Given the contact nature of this sport, it is to be expected that the most common mechanisms of injury involve the major football activities of blocking and tackling. Being tackled was the mechanism involved in 18.4% of the recorded injuries, blocking was the primary mechanism in 17.7% of the injuries, tackling 17.3% and being blocked 13.1% of the injuries. Interestingly, the non-contact categories of sprinting/running (9.1%), "no evidence of contact" (6.4%) and overuse/gradual onset (4.3%) were the next most common injury mechanisms. Injury rates by position played appeared to be reasonably equivalent for most positions after being adjusted for the number of players on the field at each position. Since being tackled was the most common injury mechanism, it would be expected that the running backs, who are the primary ball handlers, would have among the highest injury rates (0.43/1,000A-E). Flankers/wide receivers had the highest injury rate (0.48/1,000 A-E), possibly because they frequently are involved in high speed collisions in the open field. Injury rates for all other offensive and defensive positions ranged from 0.15/1,000 AE for defensive safeties to 0.32/1,000 A-E for defensive linebackers.

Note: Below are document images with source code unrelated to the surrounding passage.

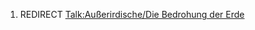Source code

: 1.  REDIRECT [Talk:Außerirdische/Die Bedrohung der
    Erde](Talk:Außerirdische/Die_Bedrohung_der_Erde "wikilink")
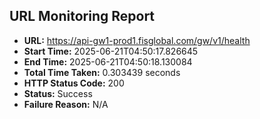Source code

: ## URL Monitoring Report

- **URL:** https://api-gw1-prod1.fisglobal.com/gw/v1/health
- **Start Time:** 2025-06-21T04:50:17.826645
- **End Time:** 2025-06-21T04:50:18.130084
- **Total Time Taken:** 0.303439 seconds
- **HTTP Status Code:** 200
- **Status:** Success
- **Failure Reason:** N/A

A consistent observation during the three seasons covered by this study, and in previous research by the author, was that the injury rate during games is highest during the third quarter of the game. The commonly held assumption has been that more injuries occur as players become more tired in later stages of the game. If this were true, it would be expected that the injury rate would be lowest during the first and third quarters (after players have had a chance to rest during the halftime break), and highest during the second and fourth quarters. These data show that the injury rates (per 1,000 A-E) are: first quarter - 5.06; second quarter - 8.83; third quarter - 9.92; and fourth quarter - 8.00. This pattern suggests the hypothesis that the injury rate is lowest during the first quarter when the players have had an opportunity to warm-up and stretch during the pre-game period, and is highest during the third quarter after the players have been inactive and cooled down during the halftime break. This hypothesis would only relate to injuries affected by warming-up and stretching, and detailed analysis of sprains and muscle strains during games show that they occur at the highest rate during the third quarter and at the lowest rate during the first quarter. The implication is that coaches, athletic trainers and team physicians could reduce the number of injuries during the third quarter by ensuring that players again warm-up and re-stretch after the halftime break. However, this is unlikely to occur unless it is mandated by the football rules committee.
The results obtained during the first three years of the operation of AIMS demonstrate the practicality of operating a national sports injury data collection system of this nature to provide descriptive summaries of epidemiologic data that can be used for decision-making purposes by various groups concerned with the prevention and reduction in severity of sports injuries.